Journaling Improves Health and Self-Esteem
Writing Helps People Cope with Change and Express Emotions
Studies have shown that expressing emotions in writing has numerous health benefits, including reducing:
Writing exercises can also boost self-esteem, said Susan Harman, a marriage and family therapist in Northern California. Harman is the co-founder of Sojourna Productions, a communications company that helps people to tell their stories. Harman works with people of all ages, but is often approached by children who want help interviewing their parents for a family history - either by videotaping an interview with the parent, or by helping family members prepare a book or album.
There are different styles of journal writing - reflective writing and cathartic writing are two examples. In reflective writing, the senior tells a story. It can be about something that happened today or about something that happened years ago, in childhood, for example. The writer is not limited to writing a chronological story of their life. They can describe events and memories as they occur to them. This approach is especially effective when writing about life changes, such as changes in housing or the development of an illness.
Cathartic writing can be a safe place to let out feelings including anger, frustration, or grief. It can also be a place to express great joy. A writer can begin with the phrase "Right now I feel," and then continue with whatever comes to mind. Much like a teenager's diary, such journals may end up being private. It's important to note that while many writers record their thoughts for an audience, some writers prefer to keep a private journal.
Storytelling is a powerful process, especially when an older person wants to write about a period in their lives, perhaps a time of transition, in which they needed to draw upon or develop strengths, Harman says. Some elders will prefer to write down their thoughts privately. Others may need some prompting. A caregiver doesn't need to be a professional interviewer to get their relatives to open up, Harman says. Here are some effective guidelines to follow:
Listen to and read their notes respectfully. Don't correct what you perceive to be historical inaccuracies - this is their story - not yours.
Ask questions neutrally - for example, "What was it like arriving at Ellis Island?" not, "Weren't you frightened when you arrived at Ellis Island?"
Be patient if the senior takes a long time to speak or record their thoughts - don't finish sentences for them. Keep asking for more details, for example, "What kind of food did they serve at your wedding? Did you get a lot of presents? Do you remember the toasts that they gave?"
Additionally, Kathleen Adams, a psychotherapist who heads the Denver-based Center for Journal Therapy, suggests the following tip for encouraging seniors in journal writing.
Writing can be painful for arthritic hands and shoulders, and aging eyes. Keep handwritten tasks brief, or offer to "scribe" for the elder by writing down an oral story. Tape recorders can also be helpful.
Sometimes people have a hard time getting started with a writing exercise. It can be helpful to dig out a box of old photographs to use as story starters. If a senior is cognitively impaired, they may respond beautifully to poetry. Read poems aloud, to invite a spoken poem. If the elder is still having trouble getting started consider the following list of topics as a starting place from which to begin writing.
Describe your first job.
What do you remember about your parents?
What historical event has meant the most to you?
What invention has meant the most to you?

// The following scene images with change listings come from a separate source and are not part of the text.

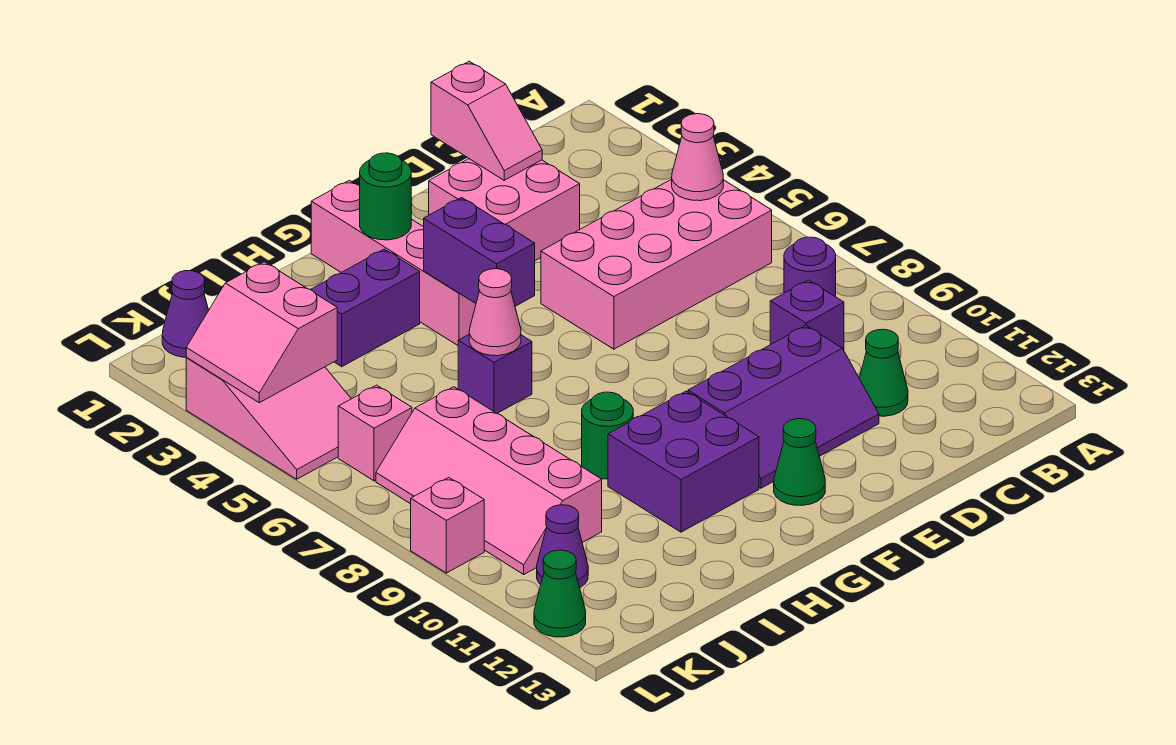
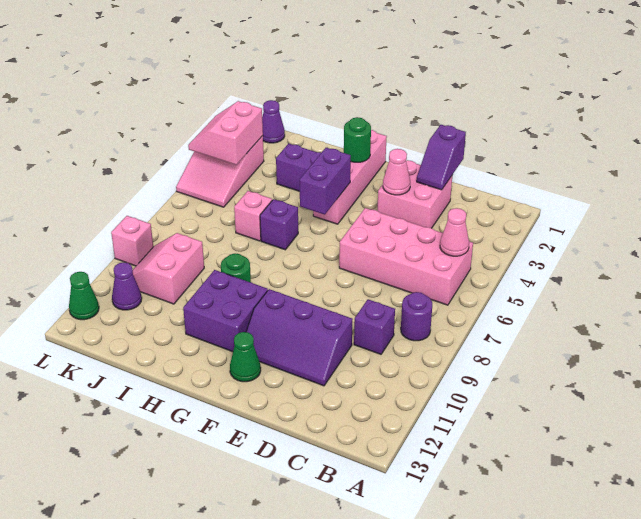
green cone C11 level 1 -> none
pink slope D1:D2 level 2 top 1 -> purple slope D1:D2 level 2 top 1
pink cone H6 level 2 -> pink cone E3 level 2
pink slope J7:K10 level 1 top J -> pink slope J9:K10 level 1 top J
pink brick K6 level 1 -> pink brick I6 level 1

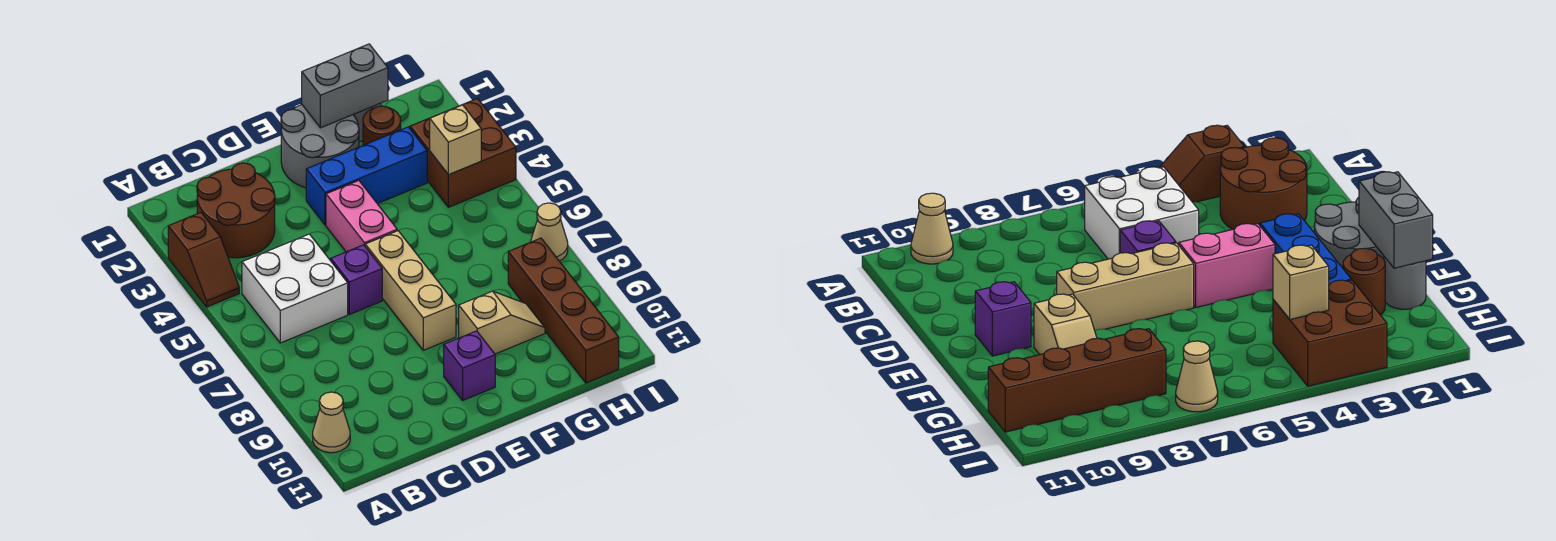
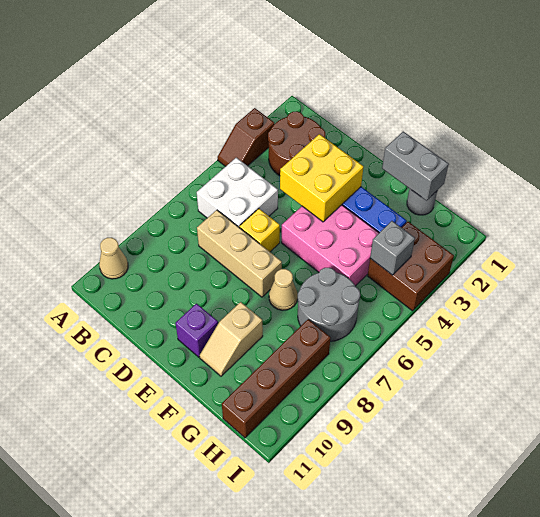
none -> yellow brick D3:E4 level 2
purple brick D6 level 1 -> yellow brick D6 level 1
grey round brick E1:F2 level 1 -> grey round brick G6:H7 level 1
pink brick E4:E5 level 1 -> pink brick E4:G5 level 1
tan brick E6:E8 level 1 -> tan brick C7:E7 level 1
tan slope F9:G9 level 1 top F -> tan slope F9:F10 level 1 top 9
brown round brick G2 level 1 -> none
tan brick H4 level 2 -> grey brick H4 level 2
tan cone I7 level 1 -> tan cone F7 level 1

Can you describe your school days?
What are your favorite holidays? Why are they your favorite? What special memories do you have?
What do you remember about the birth of your first child?
What pets have you had? What pets did your children have?
You can construct a chronological life history chart filling in significant life events. This can serve as the framework for many small stories which, when strung together, create an autobiography. Check out our worksheet to help you chart a chronological history of key life events.
You can start a "wisdom keeper's journal" and invite the elder to jot down the lessons and advice they would pass on to future generations.
In this, the age of electronic communication, many people communicate through quick e-mail messages and cell phone conversations on the run. Many younger people, however, treasure letters sent to them by grandparents. And many older people feel more comfortable expressing thoughts in the form of a letter.
Letter writing can also be helpful in dealing with sad emotions following death or divorce. In many cases these letters will never be sent, but instead serve as a form of emotional release.
As a caregiver, you can help encourage letter and journal writing in a myriad of ways. For example, you might give the senior a box of stationery, a book of stamps, or a new, blank, journal. The results may surprise and enrich you!